R. D. Hooker, Jr. was a combat soldier and leader in five wars. He then served as a senior Pentagon advisor and as a White House staff member in four different administrations. At the time of his retirement from the military in 2010 he was the most decorated colonel in the US Army.
Beginning with his enlistment at 18 in 1975, this memoir chronicles his experiences in the post-Vietnam Army as a young paratrooper, as a West Point cadet, and as a combatant in the many military conflicts which followed.
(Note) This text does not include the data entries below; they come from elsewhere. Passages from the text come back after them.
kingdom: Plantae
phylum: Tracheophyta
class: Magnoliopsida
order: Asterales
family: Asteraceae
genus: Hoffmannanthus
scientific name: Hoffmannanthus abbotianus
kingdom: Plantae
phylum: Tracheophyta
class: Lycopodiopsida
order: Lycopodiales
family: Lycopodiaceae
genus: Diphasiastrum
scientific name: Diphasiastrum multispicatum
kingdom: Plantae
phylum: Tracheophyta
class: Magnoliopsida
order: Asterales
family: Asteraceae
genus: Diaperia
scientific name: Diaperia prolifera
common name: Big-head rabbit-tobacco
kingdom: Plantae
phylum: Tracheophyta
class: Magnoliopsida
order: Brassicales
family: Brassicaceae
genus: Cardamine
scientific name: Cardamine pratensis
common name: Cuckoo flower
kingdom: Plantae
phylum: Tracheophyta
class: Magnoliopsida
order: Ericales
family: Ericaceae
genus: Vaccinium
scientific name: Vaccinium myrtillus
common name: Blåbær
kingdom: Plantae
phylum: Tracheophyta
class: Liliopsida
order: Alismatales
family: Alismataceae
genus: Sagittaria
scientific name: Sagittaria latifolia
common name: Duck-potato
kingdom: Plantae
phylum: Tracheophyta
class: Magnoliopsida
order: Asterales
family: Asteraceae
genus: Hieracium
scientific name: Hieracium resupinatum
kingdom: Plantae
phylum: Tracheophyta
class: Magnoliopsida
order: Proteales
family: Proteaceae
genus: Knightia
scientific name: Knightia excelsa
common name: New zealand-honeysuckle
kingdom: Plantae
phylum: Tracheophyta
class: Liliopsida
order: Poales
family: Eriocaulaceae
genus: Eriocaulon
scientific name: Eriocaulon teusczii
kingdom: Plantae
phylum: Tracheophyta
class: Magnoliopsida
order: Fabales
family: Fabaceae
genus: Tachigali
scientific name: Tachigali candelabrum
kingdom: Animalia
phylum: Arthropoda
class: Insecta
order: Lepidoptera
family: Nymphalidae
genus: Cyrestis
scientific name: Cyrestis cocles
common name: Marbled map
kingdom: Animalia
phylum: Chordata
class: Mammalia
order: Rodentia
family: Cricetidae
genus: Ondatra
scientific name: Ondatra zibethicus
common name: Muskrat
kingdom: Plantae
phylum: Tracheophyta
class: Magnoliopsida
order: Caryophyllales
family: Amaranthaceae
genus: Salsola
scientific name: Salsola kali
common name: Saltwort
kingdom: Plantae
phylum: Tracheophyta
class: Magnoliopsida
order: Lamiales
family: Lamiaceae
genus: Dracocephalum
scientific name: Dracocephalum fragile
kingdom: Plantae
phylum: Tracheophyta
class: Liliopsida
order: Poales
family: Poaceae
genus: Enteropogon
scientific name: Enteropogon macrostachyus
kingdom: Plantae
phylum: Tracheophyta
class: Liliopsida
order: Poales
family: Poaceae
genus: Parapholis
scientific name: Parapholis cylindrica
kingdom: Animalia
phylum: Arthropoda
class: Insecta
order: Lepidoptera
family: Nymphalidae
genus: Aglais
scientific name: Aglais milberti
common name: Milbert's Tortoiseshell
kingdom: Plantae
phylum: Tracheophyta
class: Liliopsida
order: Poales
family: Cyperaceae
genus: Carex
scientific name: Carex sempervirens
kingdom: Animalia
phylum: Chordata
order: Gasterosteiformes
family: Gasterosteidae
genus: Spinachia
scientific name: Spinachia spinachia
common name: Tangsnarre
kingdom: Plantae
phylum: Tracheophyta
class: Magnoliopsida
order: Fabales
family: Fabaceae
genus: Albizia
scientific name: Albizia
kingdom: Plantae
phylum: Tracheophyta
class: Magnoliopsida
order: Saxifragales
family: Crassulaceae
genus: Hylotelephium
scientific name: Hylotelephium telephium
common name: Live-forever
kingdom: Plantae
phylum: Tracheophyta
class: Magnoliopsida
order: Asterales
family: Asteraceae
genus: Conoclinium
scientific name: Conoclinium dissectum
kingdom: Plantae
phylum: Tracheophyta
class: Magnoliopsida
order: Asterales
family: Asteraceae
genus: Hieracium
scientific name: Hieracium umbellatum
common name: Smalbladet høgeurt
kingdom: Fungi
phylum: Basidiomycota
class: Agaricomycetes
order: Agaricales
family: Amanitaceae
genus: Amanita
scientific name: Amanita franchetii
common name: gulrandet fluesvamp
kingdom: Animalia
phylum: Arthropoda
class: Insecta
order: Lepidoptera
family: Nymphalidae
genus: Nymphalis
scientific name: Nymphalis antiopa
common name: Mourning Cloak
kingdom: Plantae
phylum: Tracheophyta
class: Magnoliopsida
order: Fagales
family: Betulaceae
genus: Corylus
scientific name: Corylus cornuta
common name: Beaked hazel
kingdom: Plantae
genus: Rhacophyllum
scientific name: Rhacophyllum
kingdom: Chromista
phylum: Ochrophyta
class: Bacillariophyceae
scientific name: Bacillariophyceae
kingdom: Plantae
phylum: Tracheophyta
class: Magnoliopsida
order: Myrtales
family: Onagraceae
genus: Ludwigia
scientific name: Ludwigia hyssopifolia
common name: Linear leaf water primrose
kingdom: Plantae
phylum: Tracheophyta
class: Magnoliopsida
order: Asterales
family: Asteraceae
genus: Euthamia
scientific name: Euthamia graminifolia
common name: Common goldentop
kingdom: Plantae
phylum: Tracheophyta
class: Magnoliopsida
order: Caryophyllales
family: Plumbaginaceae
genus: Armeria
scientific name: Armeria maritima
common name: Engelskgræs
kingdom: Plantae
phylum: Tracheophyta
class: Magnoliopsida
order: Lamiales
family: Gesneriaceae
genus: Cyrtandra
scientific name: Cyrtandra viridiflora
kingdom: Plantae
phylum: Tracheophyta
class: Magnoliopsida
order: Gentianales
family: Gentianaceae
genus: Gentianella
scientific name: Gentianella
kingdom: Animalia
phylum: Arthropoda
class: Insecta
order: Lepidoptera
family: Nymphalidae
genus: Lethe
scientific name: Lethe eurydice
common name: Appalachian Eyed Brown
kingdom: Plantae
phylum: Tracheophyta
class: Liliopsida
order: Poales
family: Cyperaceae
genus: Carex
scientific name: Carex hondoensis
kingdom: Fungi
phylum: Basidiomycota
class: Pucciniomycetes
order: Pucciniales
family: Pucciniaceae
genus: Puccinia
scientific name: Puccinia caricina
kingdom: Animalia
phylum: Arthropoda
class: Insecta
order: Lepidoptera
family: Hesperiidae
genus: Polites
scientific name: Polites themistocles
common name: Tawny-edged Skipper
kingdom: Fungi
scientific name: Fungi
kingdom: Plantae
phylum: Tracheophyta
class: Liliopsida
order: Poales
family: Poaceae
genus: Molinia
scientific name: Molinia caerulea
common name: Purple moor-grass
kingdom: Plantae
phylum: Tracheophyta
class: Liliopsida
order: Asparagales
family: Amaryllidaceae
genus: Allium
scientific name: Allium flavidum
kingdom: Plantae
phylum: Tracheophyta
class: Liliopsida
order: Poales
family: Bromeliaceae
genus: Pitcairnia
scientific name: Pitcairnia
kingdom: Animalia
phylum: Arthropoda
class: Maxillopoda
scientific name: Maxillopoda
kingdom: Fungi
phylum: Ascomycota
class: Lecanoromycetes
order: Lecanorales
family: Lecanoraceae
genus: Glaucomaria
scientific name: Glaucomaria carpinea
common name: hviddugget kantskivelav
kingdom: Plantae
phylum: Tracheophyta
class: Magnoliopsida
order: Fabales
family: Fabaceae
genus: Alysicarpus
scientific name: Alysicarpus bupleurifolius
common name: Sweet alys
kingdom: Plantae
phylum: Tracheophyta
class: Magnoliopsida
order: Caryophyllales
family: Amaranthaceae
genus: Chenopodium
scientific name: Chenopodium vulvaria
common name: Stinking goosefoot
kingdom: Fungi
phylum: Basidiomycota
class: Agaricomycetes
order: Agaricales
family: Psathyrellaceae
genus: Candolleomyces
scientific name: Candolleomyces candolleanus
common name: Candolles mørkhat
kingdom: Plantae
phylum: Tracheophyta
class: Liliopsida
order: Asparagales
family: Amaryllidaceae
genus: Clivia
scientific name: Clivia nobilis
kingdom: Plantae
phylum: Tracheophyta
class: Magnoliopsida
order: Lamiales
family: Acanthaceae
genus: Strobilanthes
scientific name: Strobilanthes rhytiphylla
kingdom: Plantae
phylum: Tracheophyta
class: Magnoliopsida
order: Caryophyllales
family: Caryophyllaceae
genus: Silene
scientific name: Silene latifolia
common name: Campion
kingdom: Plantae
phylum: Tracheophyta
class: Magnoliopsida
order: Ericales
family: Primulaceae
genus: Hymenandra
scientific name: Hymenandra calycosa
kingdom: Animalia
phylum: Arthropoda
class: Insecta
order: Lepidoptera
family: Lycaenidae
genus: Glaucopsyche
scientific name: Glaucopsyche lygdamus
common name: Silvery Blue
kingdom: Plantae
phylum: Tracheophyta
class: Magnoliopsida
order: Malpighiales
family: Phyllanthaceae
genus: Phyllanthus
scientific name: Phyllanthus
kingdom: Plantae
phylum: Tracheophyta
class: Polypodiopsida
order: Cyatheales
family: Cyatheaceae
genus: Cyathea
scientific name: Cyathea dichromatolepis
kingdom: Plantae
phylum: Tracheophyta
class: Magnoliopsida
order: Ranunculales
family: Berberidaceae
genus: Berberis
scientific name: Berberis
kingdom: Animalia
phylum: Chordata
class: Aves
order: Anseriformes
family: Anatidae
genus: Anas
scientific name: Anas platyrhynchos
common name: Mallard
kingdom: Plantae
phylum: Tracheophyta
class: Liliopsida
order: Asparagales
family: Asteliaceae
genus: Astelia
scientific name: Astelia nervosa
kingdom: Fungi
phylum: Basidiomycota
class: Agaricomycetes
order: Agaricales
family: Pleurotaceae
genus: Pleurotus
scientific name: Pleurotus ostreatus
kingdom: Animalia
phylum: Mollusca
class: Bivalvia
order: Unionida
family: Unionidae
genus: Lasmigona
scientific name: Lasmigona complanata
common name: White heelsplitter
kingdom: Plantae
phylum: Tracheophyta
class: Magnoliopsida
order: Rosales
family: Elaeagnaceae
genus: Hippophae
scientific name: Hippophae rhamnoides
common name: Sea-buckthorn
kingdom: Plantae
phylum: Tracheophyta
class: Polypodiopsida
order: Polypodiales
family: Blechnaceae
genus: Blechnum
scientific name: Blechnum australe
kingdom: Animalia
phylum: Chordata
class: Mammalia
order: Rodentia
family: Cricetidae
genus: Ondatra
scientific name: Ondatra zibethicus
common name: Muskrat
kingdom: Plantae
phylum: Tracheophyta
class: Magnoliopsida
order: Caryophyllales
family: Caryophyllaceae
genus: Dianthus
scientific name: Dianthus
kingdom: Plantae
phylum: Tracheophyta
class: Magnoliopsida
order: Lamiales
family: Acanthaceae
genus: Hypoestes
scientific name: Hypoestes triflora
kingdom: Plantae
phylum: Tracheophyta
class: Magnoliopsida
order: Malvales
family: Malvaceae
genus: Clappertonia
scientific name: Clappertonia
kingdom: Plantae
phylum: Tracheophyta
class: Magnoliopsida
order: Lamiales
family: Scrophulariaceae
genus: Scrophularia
Hooker served in the invasion of Grenada, in the earliest days of the Somalia intervention, as one of the first American responders to the Rwandan genocide, with the first American units to enter both Bosnia and Kosovo, in peace-keeping operations in the Sinai desert, in the Pentagon on 9/11, and again in combat in Iraq and Afghanistan. Rising from private to colonel, he commanded a paratroop company, battalion and brigade and served in the continental US, Latin America, Europe, the Middle East, Africa and Southwest Asia. When not serving with troops, he taught at West Point and served in several high-level Pentagon assignments and in the White House in the administrations of George H. W. Bush, Bill Clinton, George W. Bush and Donald Trump.
As a gritty and accomplished combat soldier and leader of vast experience, the author's writing conveys a first-person, hands-on appreciation of the American soldier and of close combat, around the globe and through five different conflicts, in all its demanding, heroic, and often tragic dimensions. Few if any memoirs of this genre can match the narrative arc shown here. In addition, the author describes each of these campaigns from a strategic and policy perspective informed by his White House and Pentagon experiences as well as years of academic training. The juxtaposition of these contrasting perspectives is both compelling and unique.